Eppure Zelensky dovrebbe sapere che l’Italia che si difese dai nazisti non attaccò mai Berlino né pensò di farlo. I partigiani non avrebbero mai ucciso un bambino. Nemmeno se tedesco. I soldati tedeschi invece con i figli italiani, giocarono al tiro a piattello. Ecco, quello che divide da orrore, crudeltà e guerra, non sono le leggi. E’ la storia. E’ la vita stessa. Noi, quella degli altri non la cambieremo. E magari non ne abbiamo il diritto come qualcuno, riportando un’umanità indifesa sotto le bombe con forza, prepotenza e vanto, ricorda: «Il nostro è uno Stato sovrano: non potete entrare nella decisione di riprendersi i suoi figli». Giusto. In effetti nessuno ha mai pensato né detto di «non volere restituire gli orfani al proprio mondo».
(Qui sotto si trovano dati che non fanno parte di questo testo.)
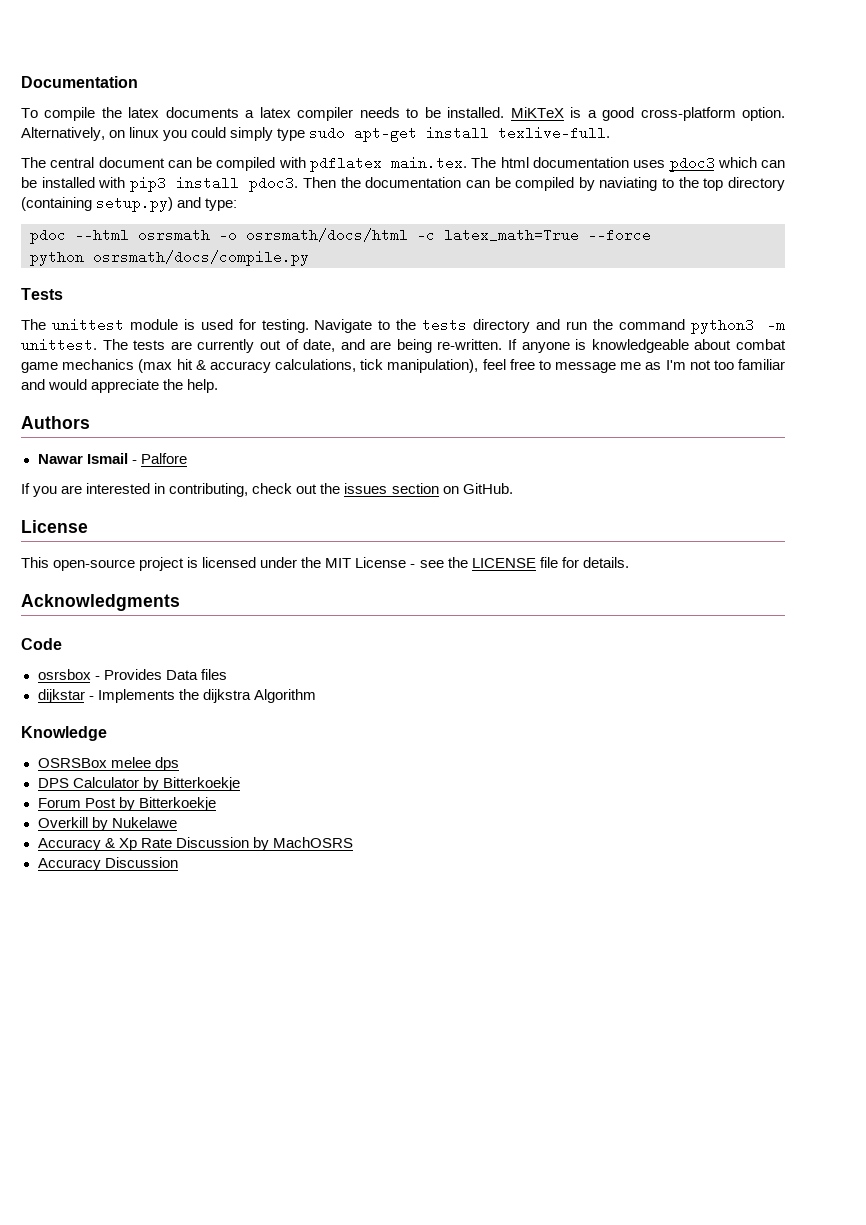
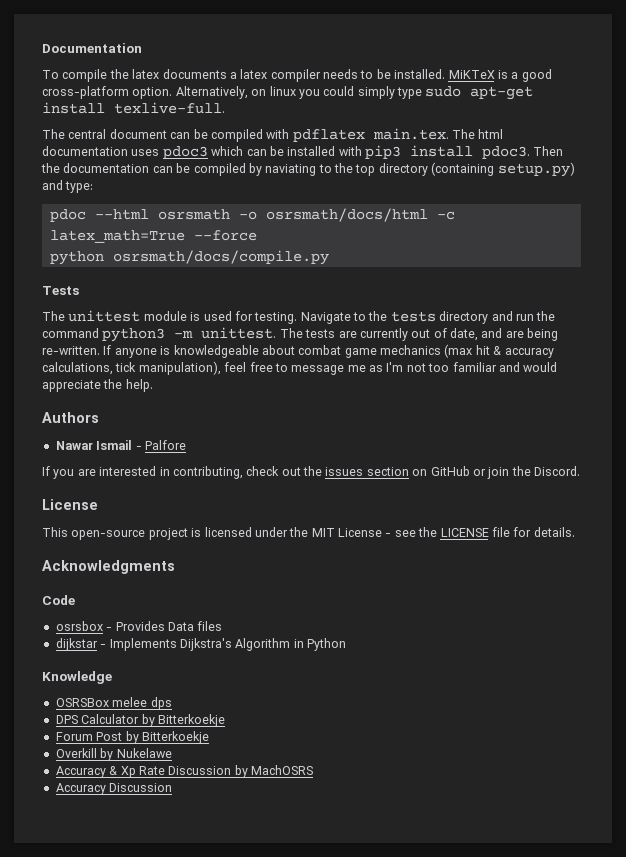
[462,483,513,494] GitHub. -> [430,466,580,479] GitHub or join the Discord.
[178,689,251,703] the dijkstra -> [179,638,232,651] Dijkstra's
(316, 696) none -> [293,638,346,651] in Python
Contrasterebbe con il concetto stesso di tutela e di affido. Sia legale che morale. Ma soprattutto sarebbe la negazione dell’amore che un genitore dà a un figlio. La domanda era e rimane la stessa: perché l’Ucraina chiede l’immediato rientro in patria dei piccoli senza il supporto di documenti ufficiali che attestino le motivazioni e assicurino il rispetto di tutti i canali legali e di sicurezza (non pochi né scontati)? Magari si potrebbe discutere sull’interpretazione delle carte, se solo ci fossero. Ad oggi però tutto sembra ruotare su un console, Maksym Kovalenko, la nomina di Yuliya Dynnichenko a tutore temporaneo per il console reso “tutore internazionale” da una sentenza della Cassazione a cui si aggiunge un’inchiesta della Procura etnea.
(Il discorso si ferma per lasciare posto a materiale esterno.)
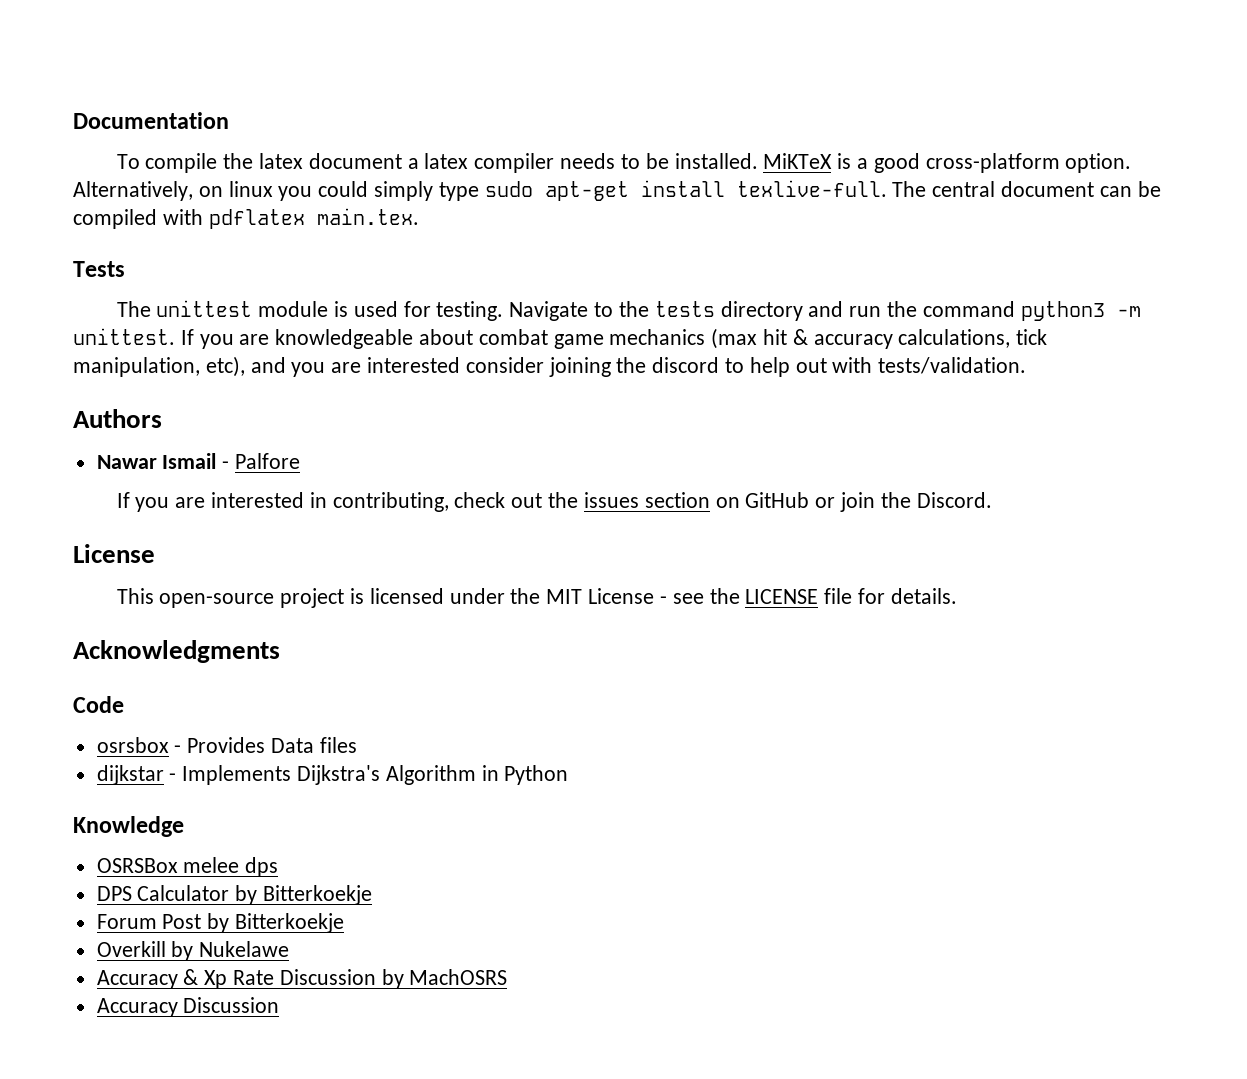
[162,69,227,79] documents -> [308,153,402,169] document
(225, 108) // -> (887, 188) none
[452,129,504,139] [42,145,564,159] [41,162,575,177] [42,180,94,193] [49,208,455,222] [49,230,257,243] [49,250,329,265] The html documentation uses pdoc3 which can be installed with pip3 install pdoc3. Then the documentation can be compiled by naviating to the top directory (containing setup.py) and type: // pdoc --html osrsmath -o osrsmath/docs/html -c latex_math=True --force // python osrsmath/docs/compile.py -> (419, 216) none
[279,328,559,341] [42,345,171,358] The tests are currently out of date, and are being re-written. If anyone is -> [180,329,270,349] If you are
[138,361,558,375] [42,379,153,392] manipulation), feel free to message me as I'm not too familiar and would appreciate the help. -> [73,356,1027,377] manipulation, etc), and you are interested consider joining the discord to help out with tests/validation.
Un dialogo tra effetti collaterali. I protagonisti, gli Stati italiano e ucraino, tacciono. E nonostante le voci che nel silenzio assoluto si levano come fastidiosi e noiosi ronzii, gli orfani tornano in Ucraina. Occhi tristi e lacrime di dolore per una parte, pieni di gioia per l’altra, i piccoli inconsapevoli di ciò che intorno a loro ruota e ignari del domani che li aspetta, salgono sui pullman che li riportano là, dove nulla è cambiato. L’Italia ha però il diritto, anzi il dovere, di rispettare la sovranità dello Stato, la propria, e di difendere libertà e democrazia con le armi che Costituzione impone: legalità e onestà. E magari con quella dose di amore e rispetto per l’umanità in generale e per l’infanzia in particolare. Che non rende gli italiani stupidi, ma umani.